[Data excerpts]
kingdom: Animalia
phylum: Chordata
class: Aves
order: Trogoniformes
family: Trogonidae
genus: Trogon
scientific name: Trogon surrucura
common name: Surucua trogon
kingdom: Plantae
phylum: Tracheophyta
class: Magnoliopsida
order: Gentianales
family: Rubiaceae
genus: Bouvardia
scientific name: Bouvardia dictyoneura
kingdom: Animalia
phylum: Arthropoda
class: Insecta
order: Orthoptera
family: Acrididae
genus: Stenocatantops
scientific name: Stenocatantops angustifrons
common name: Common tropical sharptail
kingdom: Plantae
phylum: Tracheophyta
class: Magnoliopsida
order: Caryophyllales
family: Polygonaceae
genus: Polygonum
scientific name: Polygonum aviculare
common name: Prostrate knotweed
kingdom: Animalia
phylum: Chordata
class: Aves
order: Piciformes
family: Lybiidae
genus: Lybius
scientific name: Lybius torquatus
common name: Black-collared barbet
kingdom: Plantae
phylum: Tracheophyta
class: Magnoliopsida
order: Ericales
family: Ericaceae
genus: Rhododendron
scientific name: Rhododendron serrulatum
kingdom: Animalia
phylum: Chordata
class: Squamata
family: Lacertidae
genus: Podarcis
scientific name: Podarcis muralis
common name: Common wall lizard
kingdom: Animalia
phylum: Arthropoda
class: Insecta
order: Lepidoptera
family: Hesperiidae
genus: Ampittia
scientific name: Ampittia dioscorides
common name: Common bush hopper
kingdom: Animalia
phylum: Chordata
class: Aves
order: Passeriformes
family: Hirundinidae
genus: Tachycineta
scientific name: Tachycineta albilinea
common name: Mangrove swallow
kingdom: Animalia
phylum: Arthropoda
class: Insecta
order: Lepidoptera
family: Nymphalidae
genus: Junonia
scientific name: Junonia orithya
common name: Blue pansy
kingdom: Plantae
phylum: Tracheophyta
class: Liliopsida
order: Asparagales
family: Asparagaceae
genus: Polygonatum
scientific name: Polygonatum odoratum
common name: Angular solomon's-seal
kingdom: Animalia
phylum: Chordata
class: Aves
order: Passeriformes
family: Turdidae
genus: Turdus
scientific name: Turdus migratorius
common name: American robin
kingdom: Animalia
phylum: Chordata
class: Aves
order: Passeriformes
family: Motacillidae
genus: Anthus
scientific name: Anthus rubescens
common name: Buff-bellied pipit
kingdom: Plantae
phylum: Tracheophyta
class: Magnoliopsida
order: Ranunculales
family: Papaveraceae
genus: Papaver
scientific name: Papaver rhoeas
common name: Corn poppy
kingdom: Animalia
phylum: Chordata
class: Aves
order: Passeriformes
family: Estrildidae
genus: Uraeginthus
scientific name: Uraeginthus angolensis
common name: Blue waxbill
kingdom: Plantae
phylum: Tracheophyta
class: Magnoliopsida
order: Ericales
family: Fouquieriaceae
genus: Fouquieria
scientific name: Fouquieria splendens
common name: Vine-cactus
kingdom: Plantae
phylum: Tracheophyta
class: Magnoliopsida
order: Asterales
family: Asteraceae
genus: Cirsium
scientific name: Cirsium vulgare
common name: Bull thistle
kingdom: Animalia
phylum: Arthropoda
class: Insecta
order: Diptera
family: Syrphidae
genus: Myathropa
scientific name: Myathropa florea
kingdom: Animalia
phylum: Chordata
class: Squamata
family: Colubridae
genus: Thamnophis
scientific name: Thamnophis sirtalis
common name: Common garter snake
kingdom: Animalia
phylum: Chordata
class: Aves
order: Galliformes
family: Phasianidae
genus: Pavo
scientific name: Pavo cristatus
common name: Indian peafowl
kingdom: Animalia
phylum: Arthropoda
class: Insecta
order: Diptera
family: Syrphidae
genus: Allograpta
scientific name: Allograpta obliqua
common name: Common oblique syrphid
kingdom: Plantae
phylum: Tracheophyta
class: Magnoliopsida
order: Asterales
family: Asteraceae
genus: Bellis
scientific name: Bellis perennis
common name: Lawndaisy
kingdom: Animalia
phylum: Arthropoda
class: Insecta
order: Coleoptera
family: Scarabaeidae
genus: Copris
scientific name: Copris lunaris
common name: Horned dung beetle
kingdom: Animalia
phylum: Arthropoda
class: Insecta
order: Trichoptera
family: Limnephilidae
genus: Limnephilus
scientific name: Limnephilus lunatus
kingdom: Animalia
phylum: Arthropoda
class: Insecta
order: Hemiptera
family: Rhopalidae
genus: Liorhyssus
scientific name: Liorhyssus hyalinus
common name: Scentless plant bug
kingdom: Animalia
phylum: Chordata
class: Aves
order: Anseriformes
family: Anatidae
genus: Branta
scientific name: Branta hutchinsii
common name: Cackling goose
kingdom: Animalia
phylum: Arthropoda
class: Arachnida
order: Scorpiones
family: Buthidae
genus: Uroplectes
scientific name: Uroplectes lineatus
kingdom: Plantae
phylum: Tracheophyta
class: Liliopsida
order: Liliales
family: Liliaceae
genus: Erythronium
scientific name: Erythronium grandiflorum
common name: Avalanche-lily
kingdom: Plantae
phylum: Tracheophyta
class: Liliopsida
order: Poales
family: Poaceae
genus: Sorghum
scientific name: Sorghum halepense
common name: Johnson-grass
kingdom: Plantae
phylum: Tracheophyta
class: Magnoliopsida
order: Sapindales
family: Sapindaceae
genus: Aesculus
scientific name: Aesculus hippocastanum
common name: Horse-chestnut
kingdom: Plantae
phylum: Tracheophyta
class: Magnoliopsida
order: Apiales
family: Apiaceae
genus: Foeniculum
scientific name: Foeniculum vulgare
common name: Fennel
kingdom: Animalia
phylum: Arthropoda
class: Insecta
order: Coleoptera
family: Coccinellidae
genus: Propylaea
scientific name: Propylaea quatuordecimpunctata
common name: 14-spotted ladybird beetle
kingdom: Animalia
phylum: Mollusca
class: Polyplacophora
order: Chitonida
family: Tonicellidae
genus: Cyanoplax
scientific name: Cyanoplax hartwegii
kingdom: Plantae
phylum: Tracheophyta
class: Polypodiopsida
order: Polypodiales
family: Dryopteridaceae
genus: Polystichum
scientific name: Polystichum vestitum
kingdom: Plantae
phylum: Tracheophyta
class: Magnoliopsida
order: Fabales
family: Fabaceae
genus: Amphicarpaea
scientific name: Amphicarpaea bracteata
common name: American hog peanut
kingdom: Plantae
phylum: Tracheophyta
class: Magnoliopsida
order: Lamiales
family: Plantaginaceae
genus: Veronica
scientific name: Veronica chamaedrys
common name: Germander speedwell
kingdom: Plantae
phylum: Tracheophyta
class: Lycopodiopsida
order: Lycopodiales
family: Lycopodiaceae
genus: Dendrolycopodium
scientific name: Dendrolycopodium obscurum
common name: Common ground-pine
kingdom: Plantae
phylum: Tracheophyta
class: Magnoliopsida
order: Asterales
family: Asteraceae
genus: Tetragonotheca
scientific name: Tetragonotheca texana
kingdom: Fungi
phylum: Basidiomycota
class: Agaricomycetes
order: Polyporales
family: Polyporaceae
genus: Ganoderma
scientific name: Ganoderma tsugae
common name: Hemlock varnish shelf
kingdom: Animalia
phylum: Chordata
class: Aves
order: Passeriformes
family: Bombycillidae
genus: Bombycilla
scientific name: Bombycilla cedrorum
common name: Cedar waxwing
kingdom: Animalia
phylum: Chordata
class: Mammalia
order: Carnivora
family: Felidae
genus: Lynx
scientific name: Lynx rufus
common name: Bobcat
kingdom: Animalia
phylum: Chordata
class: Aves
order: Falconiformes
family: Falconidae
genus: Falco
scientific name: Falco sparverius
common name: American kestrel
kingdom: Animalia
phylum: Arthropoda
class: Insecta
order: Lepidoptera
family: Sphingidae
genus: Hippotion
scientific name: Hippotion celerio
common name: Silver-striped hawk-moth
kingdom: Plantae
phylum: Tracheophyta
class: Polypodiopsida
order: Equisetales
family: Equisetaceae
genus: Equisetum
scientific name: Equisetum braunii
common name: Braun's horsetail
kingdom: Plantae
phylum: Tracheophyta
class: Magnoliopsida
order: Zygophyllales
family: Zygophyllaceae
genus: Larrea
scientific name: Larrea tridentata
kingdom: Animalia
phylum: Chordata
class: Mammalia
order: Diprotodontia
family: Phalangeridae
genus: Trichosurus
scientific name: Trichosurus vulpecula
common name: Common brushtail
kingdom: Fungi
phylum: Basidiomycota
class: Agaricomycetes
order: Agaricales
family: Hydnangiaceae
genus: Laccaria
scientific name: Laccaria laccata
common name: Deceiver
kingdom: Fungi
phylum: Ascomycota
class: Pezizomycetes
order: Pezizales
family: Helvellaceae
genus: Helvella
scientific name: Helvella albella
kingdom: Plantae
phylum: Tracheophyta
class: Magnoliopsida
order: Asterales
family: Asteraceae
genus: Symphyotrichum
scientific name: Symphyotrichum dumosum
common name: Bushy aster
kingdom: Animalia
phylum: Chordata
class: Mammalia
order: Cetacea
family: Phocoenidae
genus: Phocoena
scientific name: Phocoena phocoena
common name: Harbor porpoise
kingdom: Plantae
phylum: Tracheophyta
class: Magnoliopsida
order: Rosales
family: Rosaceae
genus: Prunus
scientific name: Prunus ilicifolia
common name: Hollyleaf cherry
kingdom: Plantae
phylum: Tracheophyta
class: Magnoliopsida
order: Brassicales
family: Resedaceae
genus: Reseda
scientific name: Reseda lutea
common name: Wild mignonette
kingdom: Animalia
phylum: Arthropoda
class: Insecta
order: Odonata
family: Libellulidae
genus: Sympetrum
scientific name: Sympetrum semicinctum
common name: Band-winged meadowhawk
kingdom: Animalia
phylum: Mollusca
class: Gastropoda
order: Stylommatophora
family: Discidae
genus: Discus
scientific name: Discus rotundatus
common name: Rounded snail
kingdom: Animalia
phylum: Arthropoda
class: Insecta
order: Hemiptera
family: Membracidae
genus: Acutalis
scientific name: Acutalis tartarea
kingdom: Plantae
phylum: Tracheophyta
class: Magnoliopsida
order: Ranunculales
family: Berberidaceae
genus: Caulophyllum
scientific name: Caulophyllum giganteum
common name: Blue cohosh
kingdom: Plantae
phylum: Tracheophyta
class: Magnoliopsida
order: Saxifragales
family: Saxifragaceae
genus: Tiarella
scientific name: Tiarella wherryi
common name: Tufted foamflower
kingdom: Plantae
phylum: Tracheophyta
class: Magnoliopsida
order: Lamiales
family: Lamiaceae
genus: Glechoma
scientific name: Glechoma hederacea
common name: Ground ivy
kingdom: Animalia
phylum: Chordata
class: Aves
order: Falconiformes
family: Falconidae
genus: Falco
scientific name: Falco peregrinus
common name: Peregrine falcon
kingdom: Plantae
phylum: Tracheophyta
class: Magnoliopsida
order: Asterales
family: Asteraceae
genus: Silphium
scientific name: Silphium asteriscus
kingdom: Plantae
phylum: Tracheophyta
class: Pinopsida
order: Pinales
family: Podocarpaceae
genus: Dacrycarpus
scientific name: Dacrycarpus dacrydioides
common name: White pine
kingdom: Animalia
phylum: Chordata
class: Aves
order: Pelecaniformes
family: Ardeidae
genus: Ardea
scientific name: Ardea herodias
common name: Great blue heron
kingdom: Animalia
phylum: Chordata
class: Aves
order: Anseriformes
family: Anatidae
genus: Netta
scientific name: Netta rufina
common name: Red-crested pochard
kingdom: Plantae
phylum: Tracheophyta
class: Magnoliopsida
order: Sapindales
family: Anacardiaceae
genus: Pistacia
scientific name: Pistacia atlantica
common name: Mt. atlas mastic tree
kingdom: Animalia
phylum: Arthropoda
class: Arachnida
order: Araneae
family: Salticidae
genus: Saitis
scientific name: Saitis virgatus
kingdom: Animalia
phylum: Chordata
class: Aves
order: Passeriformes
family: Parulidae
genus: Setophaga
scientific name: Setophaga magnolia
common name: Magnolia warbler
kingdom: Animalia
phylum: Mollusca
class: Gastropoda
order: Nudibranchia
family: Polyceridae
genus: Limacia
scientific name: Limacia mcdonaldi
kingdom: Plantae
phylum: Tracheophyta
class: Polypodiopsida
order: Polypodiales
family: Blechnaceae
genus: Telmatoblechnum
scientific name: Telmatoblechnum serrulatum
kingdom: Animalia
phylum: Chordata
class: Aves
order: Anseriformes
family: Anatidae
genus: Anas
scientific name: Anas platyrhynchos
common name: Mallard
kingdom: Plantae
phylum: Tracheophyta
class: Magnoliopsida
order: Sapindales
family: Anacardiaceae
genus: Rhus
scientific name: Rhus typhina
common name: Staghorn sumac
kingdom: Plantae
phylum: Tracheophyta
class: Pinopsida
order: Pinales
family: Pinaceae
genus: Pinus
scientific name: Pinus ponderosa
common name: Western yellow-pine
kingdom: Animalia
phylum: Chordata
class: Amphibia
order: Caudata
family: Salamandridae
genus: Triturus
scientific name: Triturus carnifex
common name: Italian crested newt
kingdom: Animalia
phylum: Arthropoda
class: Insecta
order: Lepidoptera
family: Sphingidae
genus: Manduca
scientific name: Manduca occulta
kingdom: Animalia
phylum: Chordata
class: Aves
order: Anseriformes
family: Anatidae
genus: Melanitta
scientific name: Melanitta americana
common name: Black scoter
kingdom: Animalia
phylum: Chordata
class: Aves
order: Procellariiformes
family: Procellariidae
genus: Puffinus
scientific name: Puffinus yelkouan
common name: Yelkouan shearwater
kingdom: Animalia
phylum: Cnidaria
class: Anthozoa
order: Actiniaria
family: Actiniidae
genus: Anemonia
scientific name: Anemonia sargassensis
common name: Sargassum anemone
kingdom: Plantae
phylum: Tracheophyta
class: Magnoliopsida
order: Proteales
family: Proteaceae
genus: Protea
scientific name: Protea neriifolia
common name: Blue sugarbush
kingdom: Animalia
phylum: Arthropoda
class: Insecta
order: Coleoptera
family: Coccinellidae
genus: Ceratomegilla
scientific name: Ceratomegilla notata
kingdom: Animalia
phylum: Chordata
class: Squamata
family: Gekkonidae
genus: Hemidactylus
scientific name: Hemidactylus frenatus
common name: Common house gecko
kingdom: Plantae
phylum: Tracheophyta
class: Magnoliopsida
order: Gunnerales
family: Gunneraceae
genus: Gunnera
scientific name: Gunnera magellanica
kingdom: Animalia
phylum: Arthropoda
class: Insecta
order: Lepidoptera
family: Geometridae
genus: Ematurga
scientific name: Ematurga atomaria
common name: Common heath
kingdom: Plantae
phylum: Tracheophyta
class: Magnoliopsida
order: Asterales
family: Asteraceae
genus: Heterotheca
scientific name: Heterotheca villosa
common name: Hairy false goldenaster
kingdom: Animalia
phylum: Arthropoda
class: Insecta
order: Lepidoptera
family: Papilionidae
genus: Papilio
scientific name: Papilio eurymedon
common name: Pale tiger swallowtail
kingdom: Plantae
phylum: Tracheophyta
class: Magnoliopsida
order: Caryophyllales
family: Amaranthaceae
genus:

__SET PROBLEM__. Lay out the lines of the material from the line with "genus: Ardea" through the line with "genus: Pistacia", both included, as a JSON list of strings. Give one string per line, leave out blank lines, and include no other lines.

__OUTPUT OF THE EXERCISE__.
[
  "genus: Ardea",
  "scientific name: Ardea herodias",
  "common name: Great blue heron",
  "kingdom: Animalia",
  "phylum: Chordata",
  "class: Aves",
  "order: Anseriformes",
  "family: Anatidae",
  "genus: Netta",
  "scientific name: Netta rufina",
  "common name: Red-crested pochard",
  "kingdom: Plantae",
  "phylum: Tracheophyta",
  "class: Magnoliopsida",
  "order: Sapindales",
  "family: Anacardiaceae",
  "genus: Pistacia"
]